[EXERCISE REQUIREMENTS] From the first line of the data below through the line holding "on your device", write out each line exactly as it stands.

─── WORKING DATA ───

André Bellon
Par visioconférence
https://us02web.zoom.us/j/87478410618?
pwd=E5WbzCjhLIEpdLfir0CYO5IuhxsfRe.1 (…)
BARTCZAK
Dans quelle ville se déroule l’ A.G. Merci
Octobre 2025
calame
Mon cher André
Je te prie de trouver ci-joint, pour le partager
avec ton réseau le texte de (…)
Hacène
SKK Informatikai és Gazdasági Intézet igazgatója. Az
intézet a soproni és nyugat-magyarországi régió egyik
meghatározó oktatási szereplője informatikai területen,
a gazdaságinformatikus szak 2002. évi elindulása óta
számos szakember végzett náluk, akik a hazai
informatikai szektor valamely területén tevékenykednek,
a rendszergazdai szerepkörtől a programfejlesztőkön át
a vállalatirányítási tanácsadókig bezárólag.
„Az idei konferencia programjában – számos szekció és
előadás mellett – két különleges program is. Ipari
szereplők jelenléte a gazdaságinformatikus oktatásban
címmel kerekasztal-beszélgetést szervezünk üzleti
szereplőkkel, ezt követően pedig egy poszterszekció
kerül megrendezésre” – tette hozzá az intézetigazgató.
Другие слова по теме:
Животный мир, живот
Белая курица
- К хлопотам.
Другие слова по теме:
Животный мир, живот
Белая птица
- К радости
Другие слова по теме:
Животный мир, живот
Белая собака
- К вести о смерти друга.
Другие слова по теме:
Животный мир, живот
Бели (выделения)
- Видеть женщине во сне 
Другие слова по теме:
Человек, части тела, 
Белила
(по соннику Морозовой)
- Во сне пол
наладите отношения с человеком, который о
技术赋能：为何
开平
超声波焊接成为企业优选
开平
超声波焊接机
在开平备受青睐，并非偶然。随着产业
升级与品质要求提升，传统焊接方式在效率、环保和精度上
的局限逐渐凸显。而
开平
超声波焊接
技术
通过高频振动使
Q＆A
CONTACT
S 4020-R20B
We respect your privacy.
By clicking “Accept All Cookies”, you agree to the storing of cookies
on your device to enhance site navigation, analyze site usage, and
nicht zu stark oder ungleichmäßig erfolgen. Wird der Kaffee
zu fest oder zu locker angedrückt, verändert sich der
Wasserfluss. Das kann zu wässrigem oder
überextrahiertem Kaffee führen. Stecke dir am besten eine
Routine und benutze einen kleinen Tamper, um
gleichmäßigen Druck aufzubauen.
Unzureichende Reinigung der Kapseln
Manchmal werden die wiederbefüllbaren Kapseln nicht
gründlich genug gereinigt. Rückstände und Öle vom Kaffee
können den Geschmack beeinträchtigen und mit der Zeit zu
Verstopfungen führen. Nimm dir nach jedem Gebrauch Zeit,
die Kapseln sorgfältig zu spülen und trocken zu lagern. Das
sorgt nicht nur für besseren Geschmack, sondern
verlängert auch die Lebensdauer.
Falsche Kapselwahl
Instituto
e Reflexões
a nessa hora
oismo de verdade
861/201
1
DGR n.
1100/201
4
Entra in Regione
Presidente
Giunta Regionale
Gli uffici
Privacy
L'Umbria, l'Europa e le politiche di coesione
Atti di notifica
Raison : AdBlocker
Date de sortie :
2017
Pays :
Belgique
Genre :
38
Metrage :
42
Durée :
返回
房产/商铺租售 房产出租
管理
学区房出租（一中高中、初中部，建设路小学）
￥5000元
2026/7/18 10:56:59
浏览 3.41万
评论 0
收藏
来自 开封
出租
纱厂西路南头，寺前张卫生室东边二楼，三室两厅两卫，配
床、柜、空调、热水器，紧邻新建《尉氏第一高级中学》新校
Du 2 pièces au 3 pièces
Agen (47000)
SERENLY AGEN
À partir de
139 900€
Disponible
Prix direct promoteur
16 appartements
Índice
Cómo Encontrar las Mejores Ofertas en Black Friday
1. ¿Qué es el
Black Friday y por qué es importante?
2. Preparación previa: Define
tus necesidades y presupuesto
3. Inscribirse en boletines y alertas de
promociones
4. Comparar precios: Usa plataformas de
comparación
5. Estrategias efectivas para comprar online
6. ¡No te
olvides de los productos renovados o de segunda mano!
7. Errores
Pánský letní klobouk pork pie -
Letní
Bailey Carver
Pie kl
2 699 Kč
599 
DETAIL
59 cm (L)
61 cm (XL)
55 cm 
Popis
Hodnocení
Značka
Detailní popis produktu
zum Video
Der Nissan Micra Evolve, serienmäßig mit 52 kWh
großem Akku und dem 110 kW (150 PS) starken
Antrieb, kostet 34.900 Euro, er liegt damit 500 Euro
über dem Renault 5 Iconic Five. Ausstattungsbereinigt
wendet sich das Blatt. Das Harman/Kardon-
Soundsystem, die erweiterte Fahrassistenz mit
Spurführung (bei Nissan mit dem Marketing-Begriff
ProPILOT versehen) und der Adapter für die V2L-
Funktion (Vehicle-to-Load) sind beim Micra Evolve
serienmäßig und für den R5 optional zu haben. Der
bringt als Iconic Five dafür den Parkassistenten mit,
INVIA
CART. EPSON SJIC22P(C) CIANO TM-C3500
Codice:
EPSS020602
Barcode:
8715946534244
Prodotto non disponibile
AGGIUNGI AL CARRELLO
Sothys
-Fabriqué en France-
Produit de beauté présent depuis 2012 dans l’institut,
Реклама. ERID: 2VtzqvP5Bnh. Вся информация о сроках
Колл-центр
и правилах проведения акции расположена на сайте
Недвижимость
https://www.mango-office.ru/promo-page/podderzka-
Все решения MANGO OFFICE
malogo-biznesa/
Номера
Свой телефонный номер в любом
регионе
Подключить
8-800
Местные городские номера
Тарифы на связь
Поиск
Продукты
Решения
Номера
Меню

───

[WRITTEN RESPONSE]
André Bellon
Par visioconférence
https://us02web.zoom.us/j/87478410618?
pwd=E5WbzCjhLIEpdLfir0CYO5IuhxsfRe.1 (…)
BARTCZAK
Dans quelle ville se déroule l’ A.G. Merci
Octobre 2025
calame
Mon cher André
Je te prie de trouver ci-joint, pour le partager
avec ton réseau le texte de (…)
Hacène
SKK Informatikai és Gazdasági Intézet igazgatója. Az
intézet a soproni és nyugat-magyarországi régió egyik
meghatározó oktatási szereplője informatikai területen,
a gazdaságinformatikus szak 2002. évi elindulása óta
számos szakember végzett náluk, akik a hazai
informatikai szektor valamely területén tevékenykednek,
a rendszergazdai szerepkörtől a programfejlesztőkön át
a vállalatirányítási tanácsadókig bezárólag.
„Az idei konferencia programjában – számos szekció és
előadás mellett – két különleges program is. Ipari
szereplők jelenléte a gazdaságinformatikus oktatásban
címmel kerekasztal-beszélgetést szervezünk üzleti
szereplőkkel, ezt követően pedig egy poszterszekció
kerül megrendezésre” – tette hozzá az intézetigazgató.
Другие слова по теме:
Животный мир, живот
Белая курица
- К хлопотам.
Другие слова по теме:
Животный мир, живот
Белая птица
- К радости
Другие слова по теме:
Животный мир, живот
Белая собака
- К вести о смерти друга.
Другие слова по теме:
Животный мир, живот
Бели (выделения)
- Видеть женщине во сне 
Другие слова по теме:
Человек, части тела, 
Белила
(по соннику Морозовой)
- Во сне пол
наладите отношения с человеком, который о
技术赋能：为何
开平
超声波焊接成为企业优选
开平
超声波焊接机
在开平备受青睐，并非偶然。随着产业
升级与品质要求提升，传统焊接方式在效率、环保和精度上
的局限逐渐凸显。而
开平
超声波焊接
技术
通过高频振动使
Q＆A
CONTACT
S 4020-R20B
We respect your privacy.
By clicking “Accept All Cookies”, you agree to the storing of cookies
on your device to enhance site navigation, analyze site usage, and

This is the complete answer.